About the Cassava Carp

The project is aimed at enhancing sustainable production, processing and marketing of cassava and cassava products among the smallholder cassava farming communities. Specifically, the project is focusing on production of virus-free (clean) cassava planting material, appropriate agronomic practices for production intensification. The primary entry point is to ensure access to virus-free and good quality cassava planting material of farmer preferred and elite varieties. Through existing multi-stakeholder innovation platforms, farmers and other actors are being engaged in each of the four pilot study districts, where cassava plays vital roles of food security and source of income. The focus districts include Kole and Apac (Northern Uganda), and Serere and Bukedea (Eastern Uganda); and some R4D activities at Makerere University Agricultural Plant Tissue Culture Laboratory at Kabanyolo. The project identified some key challenges facing cassava production, processing and marketing in the study areas. Some challenges incited investigative research topics for students while others are key areas of incubating business ideas with university graduates. Through community knowledge workers, the project is engaging the communities in solving their challenges while sometimes providing direct support in terms of basic materials. The project is evaluating planting material, bioethanol, high quality flour, and composite porridge flour as key value chains for improvement. To this effect the project identified and virus-cleaned at least one farmer preferred cassava variety in each community. Mother gardens have been established consisting of clean and elite varieties in Apac, Kole, Serere and Bukedea districts. The project is also building human resource capacity in research at 1 PhD and MSc levels as well as supporting incubation of business ideas and BSc student research topics along the cassava value chains. The project team works with farmers to generate and diffuse knowledge on integrated crop management, processing and marketing of cassava products. Many expected outcomes of the project will directly impact on the rural communities especially those involved in cassava production and associated value chains. This project is part of the Community Action Research Programme (CARP) of the Regional Universities Forum (RUFORUM).

More On Cassava

In Uganda, cassava is an important starch staple and is the most important root crop where 74% of farming households grow the crop on a subsistence level. In addition, cassava has a range of industrial uses such as starch, ethanol and biofuels, animal feed supplementation, which give it huge potential to be transformed from a purely subsistence food crop to a commercial crop, spur rural industrial development and raise rural incomes. Production of cassava requires low agricultural inputs and allows flexible harvesting time whereby a farmer only harvests roots needed at that time. Cassava is particularly suited in fighting poverty because of its efficient production of calories per unit land, even under low rainfall and poor soil fertility conditions where other crops may fail. Its high yield and carbohydrate content has made it particularly a good substitute for wheat flour and corn starch in industrial manufacture.
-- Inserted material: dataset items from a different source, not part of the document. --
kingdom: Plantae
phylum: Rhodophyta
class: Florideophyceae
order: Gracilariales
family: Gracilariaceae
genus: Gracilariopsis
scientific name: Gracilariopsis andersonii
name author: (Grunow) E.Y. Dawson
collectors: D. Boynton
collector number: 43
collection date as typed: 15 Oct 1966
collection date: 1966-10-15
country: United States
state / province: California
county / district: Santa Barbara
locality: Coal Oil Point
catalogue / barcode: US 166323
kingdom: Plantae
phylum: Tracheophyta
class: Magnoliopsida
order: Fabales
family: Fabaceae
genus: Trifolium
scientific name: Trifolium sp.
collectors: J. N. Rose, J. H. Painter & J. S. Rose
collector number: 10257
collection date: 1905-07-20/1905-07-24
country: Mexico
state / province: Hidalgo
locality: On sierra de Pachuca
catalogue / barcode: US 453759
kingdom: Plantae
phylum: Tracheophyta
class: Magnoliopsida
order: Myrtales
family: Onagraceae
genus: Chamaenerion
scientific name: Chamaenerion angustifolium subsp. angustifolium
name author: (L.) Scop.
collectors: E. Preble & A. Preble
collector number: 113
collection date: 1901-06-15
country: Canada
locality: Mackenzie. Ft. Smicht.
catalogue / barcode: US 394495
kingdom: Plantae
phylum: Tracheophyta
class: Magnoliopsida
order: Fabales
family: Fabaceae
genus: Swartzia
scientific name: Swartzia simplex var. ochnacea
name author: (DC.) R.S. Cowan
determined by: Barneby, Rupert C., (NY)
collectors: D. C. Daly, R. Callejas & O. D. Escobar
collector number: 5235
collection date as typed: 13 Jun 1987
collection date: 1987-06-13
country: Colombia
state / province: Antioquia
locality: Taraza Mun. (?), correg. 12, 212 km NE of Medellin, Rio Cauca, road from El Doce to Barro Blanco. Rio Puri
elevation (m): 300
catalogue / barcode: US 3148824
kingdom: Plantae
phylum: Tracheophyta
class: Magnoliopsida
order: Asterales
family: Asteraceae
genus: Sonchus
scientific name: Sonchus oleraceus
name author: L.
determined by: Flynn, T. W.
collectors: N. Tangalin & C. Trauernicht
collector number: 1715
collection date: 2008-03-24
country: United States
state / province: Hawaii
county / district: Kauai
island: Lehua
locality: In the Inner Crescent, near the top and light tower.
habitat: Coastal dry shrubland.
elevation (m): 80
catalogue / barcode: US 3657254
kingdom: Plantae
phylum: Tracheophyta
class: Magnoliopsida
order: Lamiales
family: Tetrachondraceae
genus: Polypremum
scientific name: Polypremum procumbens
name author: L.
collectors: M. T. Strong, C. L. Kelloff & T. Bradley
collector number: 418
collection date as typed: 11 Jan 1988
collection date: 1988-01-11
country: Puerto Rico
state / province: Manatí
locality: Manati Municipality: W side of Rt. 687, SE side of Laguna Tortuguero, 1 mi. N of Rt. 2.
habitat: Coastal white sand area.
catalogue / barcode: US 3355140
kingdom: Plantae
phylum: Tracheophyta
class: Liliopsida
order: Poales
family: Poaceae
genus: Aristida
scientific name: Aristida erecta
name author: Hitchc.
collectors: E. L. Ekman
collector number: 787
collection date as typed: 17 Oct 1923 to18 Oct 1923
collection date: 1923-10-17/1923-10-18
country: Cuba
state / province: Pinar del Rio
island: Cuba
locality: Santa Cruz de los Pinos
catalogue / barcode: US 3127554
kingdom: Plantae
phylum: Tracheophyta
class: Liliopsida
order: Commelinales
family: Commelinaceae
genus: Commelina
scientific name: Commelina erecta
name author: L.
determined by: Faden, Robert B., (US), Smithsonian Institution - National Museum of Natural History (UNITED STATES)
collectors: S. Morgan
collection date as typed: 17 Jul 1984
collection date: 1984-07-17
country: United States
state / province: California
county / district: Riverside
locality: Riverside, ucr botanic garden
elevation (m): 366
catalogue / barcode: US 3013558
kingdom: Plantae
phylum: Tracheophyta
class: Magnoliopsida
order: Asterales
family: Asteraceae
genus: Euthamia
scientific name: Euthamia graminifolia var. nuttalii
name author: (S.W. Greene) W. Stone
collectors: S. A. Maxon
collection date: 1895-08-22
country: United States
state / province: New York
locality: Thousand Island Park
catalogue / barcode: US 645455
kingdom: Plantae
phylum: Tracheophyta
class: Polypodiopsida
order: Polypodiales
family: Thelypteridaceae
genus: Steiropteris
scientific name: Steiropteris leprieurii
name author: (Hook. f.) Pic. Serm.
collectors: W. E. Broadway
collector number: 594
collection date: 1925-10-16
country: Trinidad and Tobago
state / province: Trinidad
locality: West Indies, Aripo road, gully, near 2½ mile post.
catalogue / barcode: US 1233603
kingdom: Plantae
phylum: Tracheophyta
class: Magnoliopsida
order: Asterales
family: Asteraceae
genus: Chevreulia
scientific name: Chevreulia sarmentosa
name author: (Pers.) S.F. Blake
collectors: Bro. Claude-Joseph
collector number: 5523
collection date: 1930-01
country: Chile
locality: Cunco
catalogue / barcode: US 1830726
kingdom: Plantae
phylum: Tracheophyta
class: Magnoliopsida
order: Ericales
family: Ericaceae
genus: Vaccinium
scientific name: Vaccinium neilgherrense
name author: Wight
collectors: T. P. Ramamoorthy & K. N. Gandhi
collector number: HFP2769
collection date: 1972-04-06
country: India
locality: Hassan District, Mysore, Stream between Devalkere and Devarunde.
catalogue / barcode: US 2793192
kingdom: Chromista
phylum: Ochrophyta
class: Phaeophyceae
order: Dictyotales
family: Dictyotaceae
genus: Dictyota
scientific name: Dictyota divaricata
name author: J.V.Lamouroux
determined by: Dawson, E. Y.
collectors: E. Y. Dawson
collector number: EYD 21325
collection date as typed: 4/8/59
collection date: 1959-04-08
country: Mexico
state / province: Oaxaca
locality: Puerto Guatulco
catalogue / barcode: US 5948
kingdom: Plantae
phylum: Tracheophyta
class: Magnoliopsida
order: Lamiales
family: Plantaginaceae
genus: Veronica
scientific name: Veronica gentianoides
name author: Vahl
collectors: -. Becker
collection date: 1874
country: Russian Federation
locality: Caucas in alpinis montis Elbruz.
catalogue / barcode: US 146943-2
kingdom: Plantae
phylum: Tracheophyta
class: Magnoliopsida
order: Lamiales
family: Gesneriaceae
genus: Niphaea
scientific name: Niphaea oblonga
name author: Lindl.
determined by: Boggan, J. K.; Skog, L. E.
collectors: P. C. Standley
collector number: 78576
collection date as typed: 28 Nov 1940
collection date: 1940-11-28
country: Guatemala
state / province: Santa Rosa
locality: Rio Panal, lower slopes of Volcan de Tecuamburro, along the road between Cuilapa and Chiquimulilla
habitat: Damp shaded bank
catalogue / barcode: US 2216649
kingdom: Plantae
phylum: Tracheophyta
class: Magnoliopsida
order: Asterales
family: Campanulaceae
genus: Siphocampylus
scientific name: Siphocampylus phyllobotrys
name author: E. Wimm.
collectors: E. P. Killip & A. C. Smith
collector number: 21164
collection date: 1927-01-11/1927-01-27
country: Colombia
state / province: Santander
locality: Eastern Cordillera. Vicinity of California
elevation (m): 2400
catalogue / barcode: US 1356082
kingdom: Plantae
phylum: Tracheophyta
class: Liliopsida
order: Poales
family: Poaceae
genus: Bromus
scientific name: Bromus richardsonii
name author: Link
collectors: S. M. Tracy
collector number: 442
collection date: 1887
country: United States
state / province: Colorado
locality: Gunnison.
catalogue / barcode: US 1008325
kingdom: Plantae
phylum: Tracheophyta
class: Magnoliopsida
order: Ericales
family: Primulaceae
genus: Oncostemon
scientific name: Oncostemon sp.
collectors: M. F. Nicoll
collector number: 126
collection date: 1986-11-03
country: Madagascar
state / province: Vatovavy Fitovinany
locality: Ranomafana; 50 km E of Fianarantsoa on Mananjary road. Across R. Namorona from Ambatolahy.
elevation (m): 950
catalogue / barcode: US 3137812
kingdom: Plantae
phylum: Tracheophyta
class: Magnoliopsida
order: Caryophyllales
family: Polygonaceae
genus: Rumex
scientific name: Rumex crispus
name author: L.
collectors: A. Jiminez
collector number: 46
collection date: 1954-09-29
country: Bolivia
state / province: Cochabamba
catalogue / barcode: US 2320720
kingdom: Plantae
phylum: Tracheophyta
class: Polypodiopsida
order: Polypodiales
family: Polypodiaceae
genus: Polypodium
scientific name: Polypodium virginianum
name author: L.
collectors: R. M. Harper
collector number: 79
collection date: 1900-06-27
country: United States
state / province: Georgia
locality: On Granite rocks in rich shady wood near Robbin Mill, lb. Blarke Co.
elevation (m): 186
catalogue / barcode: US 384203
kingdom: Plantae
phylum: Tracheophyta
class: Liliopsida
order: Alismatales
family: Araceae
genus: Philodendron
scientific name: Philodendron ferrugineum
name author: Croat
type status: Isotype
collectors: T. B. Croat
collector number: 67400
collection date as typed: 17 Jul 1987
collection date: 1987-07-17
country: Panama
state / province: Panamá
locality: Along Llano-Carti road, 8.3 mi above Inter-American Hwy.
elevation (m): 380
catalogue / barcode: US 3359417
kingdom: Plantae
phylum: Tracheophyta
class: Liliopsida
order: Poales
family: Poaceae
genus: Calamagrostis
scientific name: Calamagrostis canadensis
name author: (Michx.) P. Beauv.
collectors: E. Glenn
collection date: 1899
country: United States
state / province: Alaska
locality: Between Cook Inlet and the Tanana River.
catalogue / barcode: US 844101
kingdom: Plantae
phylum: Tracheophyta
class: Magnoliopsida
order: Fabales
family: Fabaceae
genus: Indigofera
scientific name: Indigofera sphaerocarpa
Cassava production in Uganda is greatly limited by diseases, particularly cassava mosaic disease (CMD) and cassava brown streak disease (CBSD) that cause severe yield losses (. The viral diseases problems are aggravated by lack of an efficient seed system for sustainable production and delivery of quality planting material. Moreover, these diseases have insect vectors which increase the rate of re-infection in the growing seasons upon availability of inoculum and favourable environment. Management of these viral diseases through controlling the vectors is technically not feasible in tropical areas especially within the context of subsistence cropping systems. The rapid rates of re-infection, especially for susceptible varieties, are responsible for cultivar degeneration and abandonment of once elite varieties. This situation is likely to worsen due to poor farmer extension education, slow progress in breeding new resistant varieties, and lack of regulated regimes for movement of planting materials. In Uganda, yields are between 8.0 and 12.0 t/ha, compared to 25 t/ha reported on research stations. This is partly as a result of a misconception by farmers that cassava does not require soil fertility supplementation, and also because of low returns to cassava compared to other crops using the more nutrient rich soils. Subsequently, farmers increasingly target low fertility soils for growing cassava especially when land pressure increases. Because of the low yields, utilization of cassava is limited largely to subsistence levels and thus making cassava less competitive as a commercial crop especially in areas that are prone to the myriad of viral diseases. Timely availability of quality planting material is reckoned as a key requisite for improving crop production and productivity. In general, good quality planting material reduces risks of pests and diseases and increases yields, and thus can make cassava production business more viable for farmers to invest in. This would then raise the need for better market linkages and outlets. It is therefore envisaged that increasing the competiveness of cassava production through use of quality planting material, specialty starch quality varieties, appropriate agronomy and processing technologies, can subsequently lead to increased demand for planting material. Such a scenario could attract private sector investment and lead to development of a sustainable seed system.